In-depth clarification of individual details was not my intention for this thread. I know some of these results, either from papers or from discussions here in this forum, sometimes with active string theorists. And if I want to understand more regarding one specific problem I will ask this question in an own thread.

My intention was different: I started this thread with a rather broad and generic criticism regarding the string theory research program as a whole. A reply should be equally broad and generic leaving out many interesting details, but it should address my generic criticism and of course summarize gain knowledge achieved during this discussion.
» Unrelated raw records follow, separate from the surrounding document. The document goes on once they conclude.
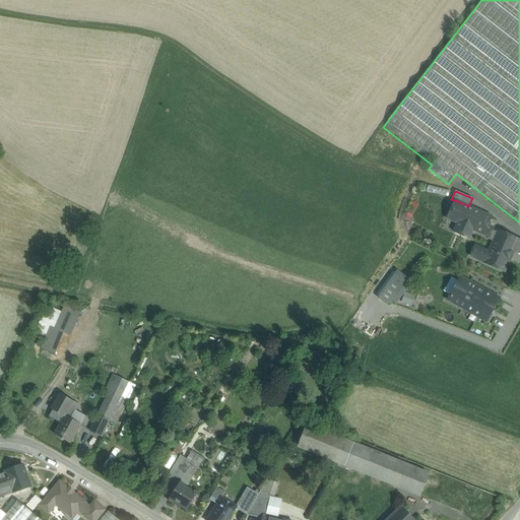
[(468,206),(455,200),(455,201),(447,219),(457,223),(453,233),(469,239),(472,231),(488,238),(489,238),(493,231),(494,229),(488,225),(492,216),(468,206)]
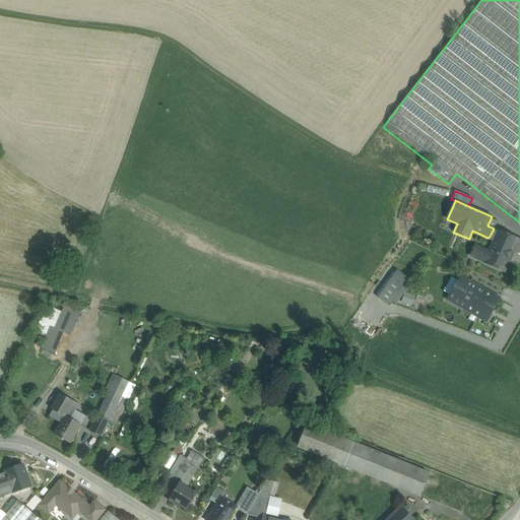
[(519,240),(498,231),(497,233),(493,242),(489,252),(479,248),(475,259),(483,263),(505,272),(514,251),(519,240)]
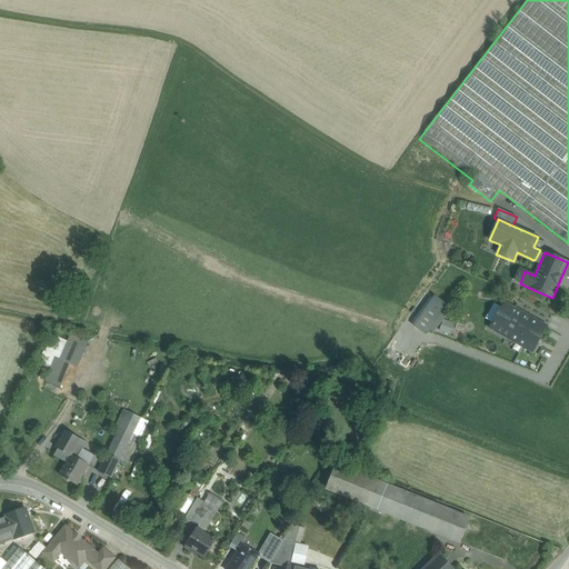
[(543,255),(539,252),(535,260),(533,260),(533,261),(539,265),(543,255)]
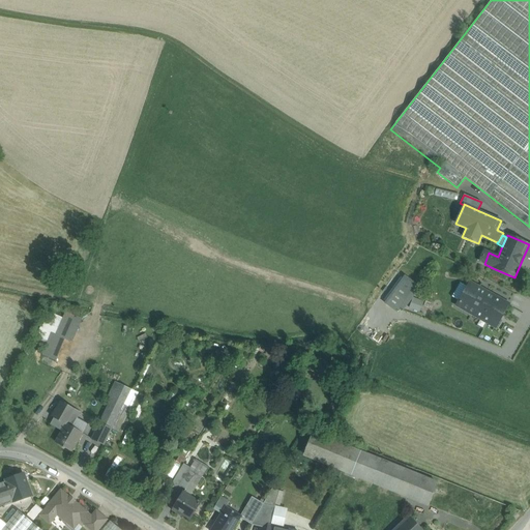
[(429,266),(421,261),(417,268),(423,272),(429,266)]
Just as an example: it is not relevant that heterotic string theory has topological invariants which can be identified with fermion generations; that's interesting mathematically but irrelevant physically as long as we do not know "why heterotic string theory instead of something else" and as long as we have no good reason why the results should be three. But the find that "string theory" is not like QCD but more like "gauge theory", i.e. a framework instead of one individual theory, combined with the idea that string theory harmonizes different theories (like gauge theories, SUSY-GUTs and SUGRAs) into one single theory with different vacua is a very deep result and profound knowledge.

So my idea was to let one expert answer the generic questions I started with and to summarize the main achievements, both of the theory and of course of our common understanding developed together as part of this discusson. This seems to be fair.

If the answer to some question is "we don't know yet", then this answer should be part of the reply, why not?